**Data records**:
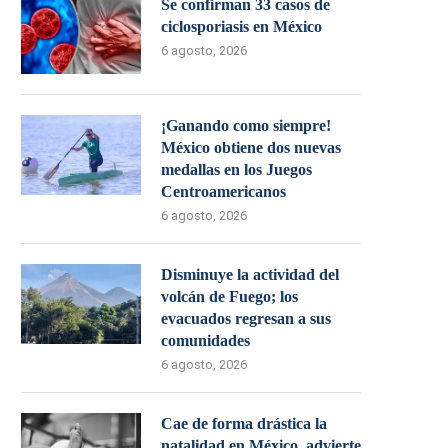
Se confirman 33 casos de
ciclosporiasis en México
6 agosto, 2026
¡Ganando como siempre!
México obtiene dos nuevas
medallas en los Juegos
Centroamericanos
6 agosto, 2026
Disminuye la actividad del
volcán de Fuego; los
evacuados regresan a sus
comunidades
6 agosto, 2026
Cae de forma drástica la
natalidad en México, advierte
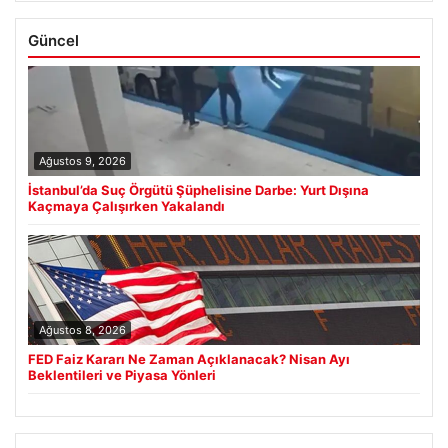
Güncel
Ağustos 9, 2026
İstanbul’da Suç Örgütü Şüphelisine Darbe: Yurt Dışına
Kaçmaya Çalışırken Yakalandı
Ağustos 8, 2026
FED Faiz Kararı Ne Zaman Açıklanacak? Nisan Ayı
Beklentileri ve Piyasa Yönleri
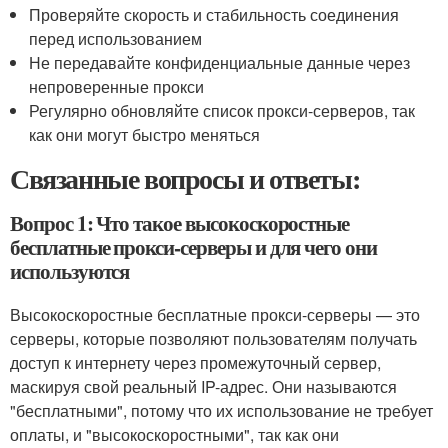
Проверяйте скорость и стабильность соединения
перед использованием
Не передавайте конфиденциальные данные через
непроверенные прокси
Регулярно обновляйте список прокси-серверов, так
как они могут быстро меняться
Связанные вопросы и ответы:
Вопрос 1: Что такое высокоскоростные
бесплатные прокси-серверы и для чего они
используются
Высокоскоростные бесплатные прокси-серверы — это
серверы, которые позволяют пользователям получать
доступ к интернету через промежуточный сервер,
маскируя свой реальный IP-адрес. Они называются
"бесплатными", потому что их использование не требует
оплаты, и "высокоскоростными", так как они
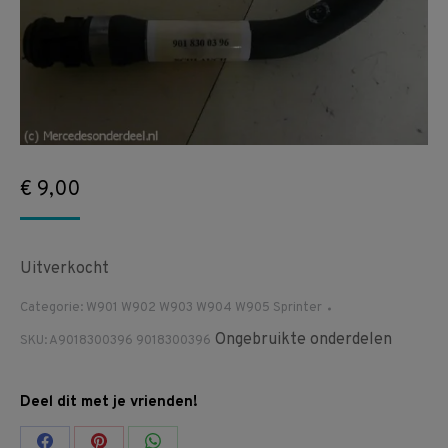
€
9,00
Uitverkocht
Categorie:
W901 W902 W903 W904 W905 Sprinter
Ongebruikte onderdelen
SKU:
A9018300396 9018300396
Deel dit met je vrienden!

**Your assignment**:
Only one stretch of the data is wanted: write out exactly the lines from the one holding "Centroamericanos" through the one holding "бесплатные прокси-серверы и для чего они", both included, without the pictures.

**Response box**:
Centroamericanos
6 agosto, 2026
Disminuye la actividad del
volcán de Fuego; los
evacuados regresan a sus
comunidades
6 agosto, 2026
Cae de forma drástica la
natalidad en México, advierte
Güncel
Ağustos 9, 2026
İstanbul’da Suç Örgütü Şüphelisine Darbe: Yurt Dışına
Kaçmaya Çalışırken Yakalandı
Ağustos 8, 2026
FED Faiz Kararı Ne Zaman Açıklanacak? Nisan Ayı
Beklentileri ve Piyasa Yönleri
Проверяйте скорость и стабильность соединения
перед использованием
Не передавайте конфиденциальные данные через
непроверенные прокси
Регулярно обновляйте список прокси-серверов, так
как они могут быстро меняться
Связанные вопросы и ответы:
Вопрос 1: Что такое высокоскоростные
бесплатные прокси-серверы и для чего они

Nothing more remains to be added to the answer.